Hasso-Plattner-Institut
Prof. Dr. Tilmann Rabl
 

About the Talk

The trend towards data-centric AI leads to increasingly complex, composite machine learning (ML) pipelines with outer loops for data integration and cleaning, data programming and augmentation, model and feature selection, hyper-parameter tuning and cross validation, as well as data validation and ML model debugging. Interestingly, state-of-the-art techniques for data integration, cleaning, and augmentation as well as model debugging are often based on machine learning themselves, which motivates their integration into ML systems. In this talk, we make a case for optimizing compiler infrastructure in Apache SystemDS and DAPHNE as two sibling open-source ML systems. We discuss recent feature highlights and how they all fit together. The covered topics range from linear-algebra-based data cleaning pipeline enumeration and slice finding; over lineage-based reuse and workload-aware redundancy exploitation; to federated learning, vectorized execution on heterogeneous HW devices, and extensibility.
 

About the Speaker

Matthias Boehm is a full professor for large-scale data engineering at Technische Universität Berlin and the BIFOLD research center. His cross-organizational research group focuses on high-level, data science-centric abstractions as well as systems and tools to execute these tasks in an efficient and scalable manner.

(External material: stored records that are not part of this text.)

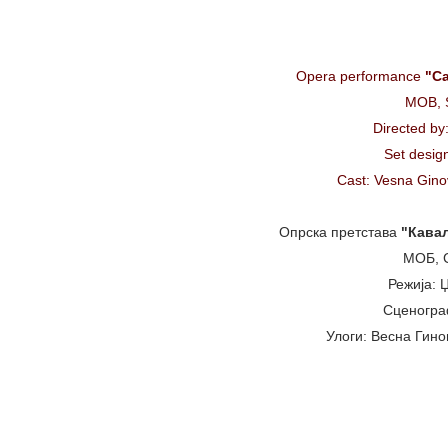
Opera performance
"Ca
MOB, 
Directed b
Set desig
Cast: Vesna Ginov
Опрска претстава
"Кавал
МОБ, С
Режија: 
Сценогра
Улоги: Весна Гинов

From 2018 through 2022, Matthias was a BMK-endowed professor for data management at Graz University of Technology, Austria, and a research area manager for data management at the co-located Know-Center GmbH. Prior to joining TU Graz in 2018, he was a research staff member at IBM Research - Almaden, CA, USA, with a major focus on compilation and runtime techniques for declarative, large-scale machine learning in Apache SystemML. Matthias received his Ph.D. from Dresden University of Technology, Germany in 2011 with a dissertation on cost-based optimization of integration flows. His previous research also includes systems support for time series forecasting as well as in-memory indexing and query processing.